Странно, что потомки нынешнего столетия задались мыслью к писаниям своих предков за волосы притягивать смысл и настойчиво навязывать им идеи, о которых они и не помышляли! И над этим ломает себе головы ученый мир, считая всякую нелепость полуграмотного писаки чем-то иносказательным, таинственным!
Казалось бы, ученым писателям следовало обратить внимание на то, что древний славянский язык, грубый и твердый по самой натуре своей, не способен к произнесению слов мягких и особенно иностранных и потому все такие имена исказил до неузнаваемости; те же писатели, которые вели на нем в древности свои записки, имели образование, по духу тогдашнего времени, весьма одностороннее, духовное, строго-монастырское, чуждое всякой веротерпимости и за стены монастыря в мир не проникавшее. И потому дееписатели эти не церемонились с затруднительными названиями чуждых им имен, а переделывали их, рубя сплеча, как им удобнее было, тем более если топорным пером их руководило и презрение к «поганьству», вроде того как Тьмутараканский пехлеван (богатырь) переделан в «Тьмутараканского болвана» или Швеция в Свиньскоую землю. Последнее значится в Новгородской летописи (изд. кн. Оболенского), в которой на с. 69 сказано:
«Роукописание Магняшево (Магнусово) Свийского короля. Се аз, князь Магнуш… и от того времени найде на нашоу землю Свиньскоую горькая погибель» и т. д.
Оттого эти писатели и исковеркали до неузнаваемости и названия всех литовских богов и теперь потомки ломают себе головы, тщетно доискиваясь истины.
Конечно, много таких названий исказил сам грек Малала; еще больше болгарский его переводчик; а уж о славянских переписчиках и говорить нечего!
Малала жил в Литве и писал свои картины с натуры (вероятно, [он] был греческий священник при одной из великих княгинь литовских), иначе он не знал бы литовских обычаев и не сравнивал бы их с эллинскими и не выражался бы: «…в нашои Литве».

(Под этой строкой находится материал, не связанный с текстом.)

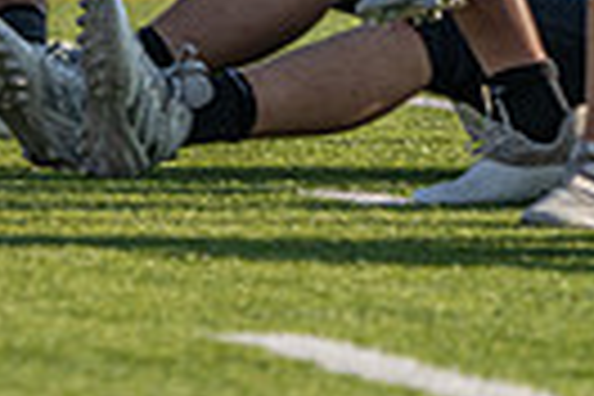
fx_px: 26398
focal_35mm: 1600
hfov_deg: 1.3
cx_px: -648
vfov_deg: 0.9
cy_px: -412
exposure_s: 1/1250
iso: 320
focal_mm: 364
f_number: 5.6
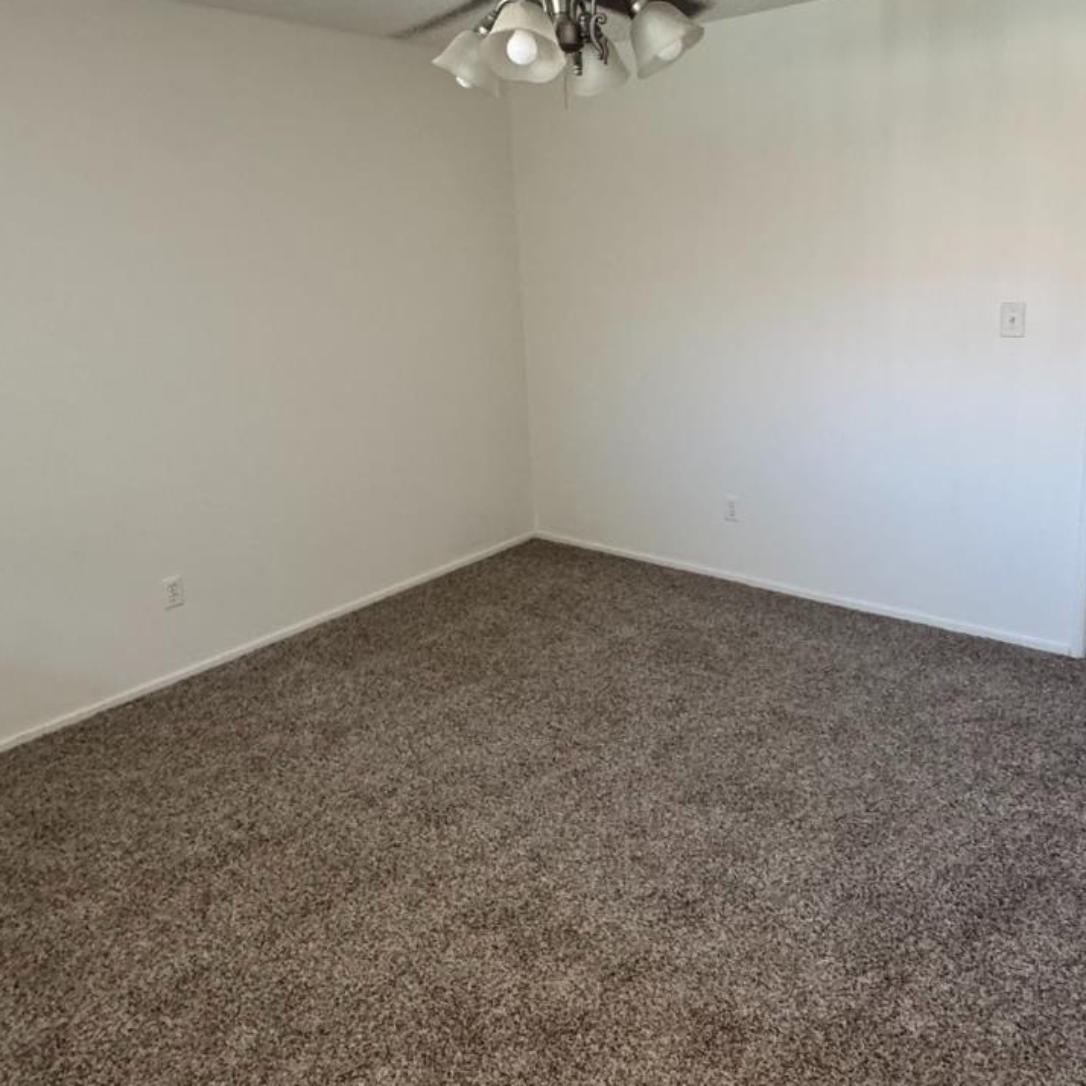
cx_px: 598
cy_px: 433
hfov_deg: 60.8
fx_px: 923
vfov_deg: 60.4
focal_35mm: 26
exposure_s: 1/60
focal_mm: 2.22
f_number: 2.2
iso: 320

Доказательством того, что славянские дееписатели и переводчики извратили все иноземные названия, может служить славянская Библия: узнает ли в ней последователь Моисея хоть одно из имен, завещанных нам автором Книги Бытия, начиная с его собственного имени? Конечно, тут половина вины падает на греков, с которых славяне переводили священные писания.
Но взглянем на те летописи, о которых идет речь: узнает ли чистый литовец хоть одно из своих исторических имен? «Олькирд», «Римонт» (Ольгерд, Наримунт), «Кгедымин», «Гедимон» (Гедимин), «Кърияд», «Кърнадь», «Кърибоут», «Якгойло», «Керъбят», «Лоуговеней», «Отвидригаймо» и «Швитригайло» (Свидригайло), «Жидимонт» и «Жикгимонт» (Гедимин), «Вашелег» (Войшелк), «Олирдак» (Ольгерд), «Мидог», «Тренята» (Тройнат), «Живинъбуд», «Давьят», «Довъспрун», «Великаиль» и мн. др.

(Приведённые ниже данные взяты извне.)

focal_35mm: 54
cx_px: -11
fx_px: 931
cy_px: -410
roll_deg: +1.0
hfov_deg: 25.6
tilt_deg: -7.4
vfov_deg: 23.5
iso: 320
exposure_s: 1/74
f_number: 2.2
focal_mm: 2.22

Даже славянских языческих богов летописцы назвать не умели. Так, «Летописец великих князей литовских» (изд. Даниловича) на с. 104 говорит:
«Володымерь же постави кумери на холми: Перуна и Хорса и Дажба и Дистриба и Семаргия и Мокошь».
А в «Софийском временнике» на с. 55 они называются: «и Харса и Дажба и Стриба и Семирагла и Коготь».
Но всего не высчитаешь. Да и зачем так ходить далеко? Разве наши невежественные «думные дьяки» в позднейшей эпохе не сделали из Стокгольма «Стекольны», из Гамильтона «Хомутова», из Оклобжио «Оглоблина» и не исковеркали сотни других иностранных имен?
Подобные летописи и «источники» – это Сцилла и Харибда для новейшего литовского историка или мифолога.